There is no fashion or brand of Adventism. There are deviant manifestations of Adventism that is a brand of deviation.

Baalism in the days of Elijah was such a brand of Israelite religion. True religion existed despite the "brand" or Phoenician cultural transformation in Israelite society. The identity of Elijah did not change, not develop, he did not follow them in their ways. Elijah kept to the confines of the Revelation of God as known in the books of Moses and that gave him all the power he needed.

An Adventist is a person of the Book. Even if no-one reads that Book any longer, then only a reading person as believer can be an Adventist. Such non-readers are no longer Adventists regardless their baptism certificates.

A title like that of the dissertation of Kai Arasola, The End of Historicism: Millerite hermeneutics of time prophecies in the Old Testament (Uppsala: Arasola, c. 1990) is problematic. Historicism will exist until the Coming of Jesus and only then the lines of Futurism, Presentism and Historicism will converge into one. The "end" is "wishful thinking" or analyses of phenomenological responses rather than dealing with the identity of historicism as method since the days of Adam and Eve. The Messiah in the Old Testament is based upon historicism as method for prophecies.

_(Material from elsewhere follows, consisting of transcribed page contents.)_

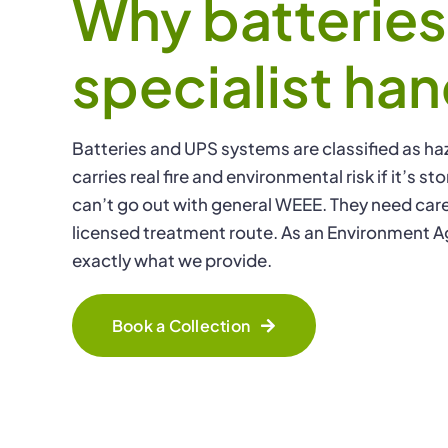
Why batterie
specialist han
Batteries and UPS systems are classified as ha
carries real fire and environmental risk if it’s 
can’t go out with general WEEE. They need care
licensed treatment route. As an Environment A
exactly what we provide.
Book a Collection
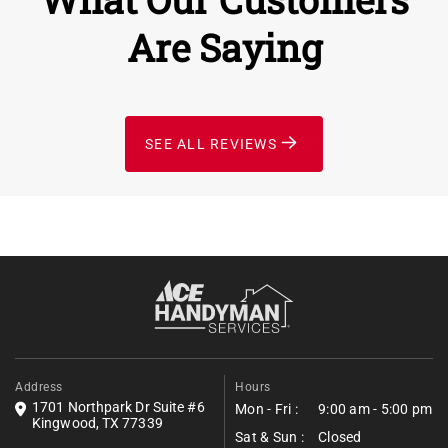
Are Saying
SEE ALL REVIEWS
Address
Hours
1701 Northpark Dr Suite #6
Mon - Fri :
9:00 am - 5:00 pm
Kingwood, TX 77339
Sat & Sun :
Closed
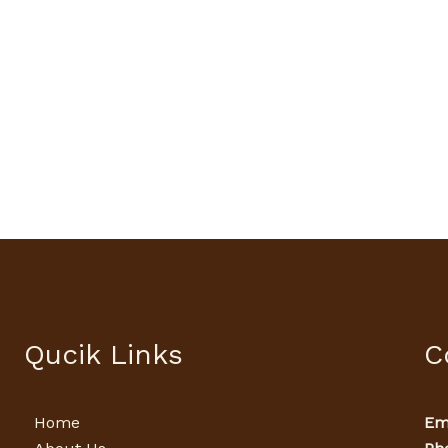
Qucik Links
C
Home
Ema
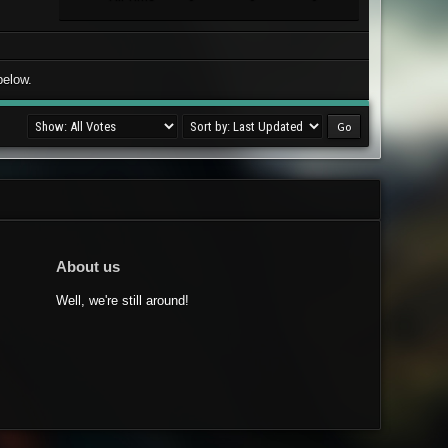
below.
About us
Well, we're still around!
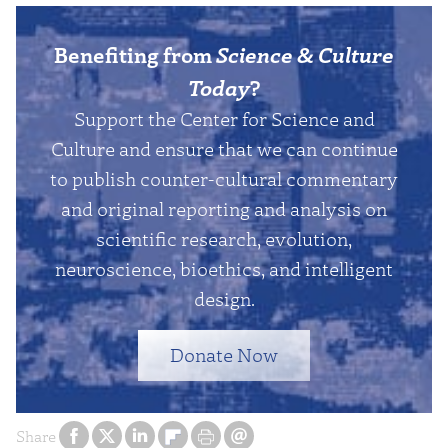
Benefiting from
Science & Culture
Today
?
Support the Center for Science and
Culture and ensure that we can continue
to publish counter-cultural commentary
and original reporting and analysis on
scientific research, evolution,
neuroscience, bioethics, and intelligent
design.
Donate Now
Share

One can see the agenda of the liberal Adventists in the following statement, namely that the Adventist Today (AT) tries to offer "reliable unfettered news ... among people who treasure their Adventist heritage while rejecting some fundamentalist elements of historic Adventism" (cited by Arthur Patrick, "Contextualising Recent Tensions in Seventh-day Adventism: 'a constant process of struggle and rebirth'?" 2008: 22 footnote 28 [online available].

The views of Lowell Cooper, vice-president of the General Conference, namely that "Disagreeing Faithfully: How to understand the difference between unity and uniformity" Adventist Review 28 June 2007: 8-11, is giving a misleading dichotomy. Satan said the same to Eve when he wanted her to take the fruit and eat. Unity was at stake in that conversation. Pluralism was very popular in the days of Elijah. Pluralism supported by a top official of the Adventist organized church will not change the identity of Adventism which reacts the same as in the days of Elijah.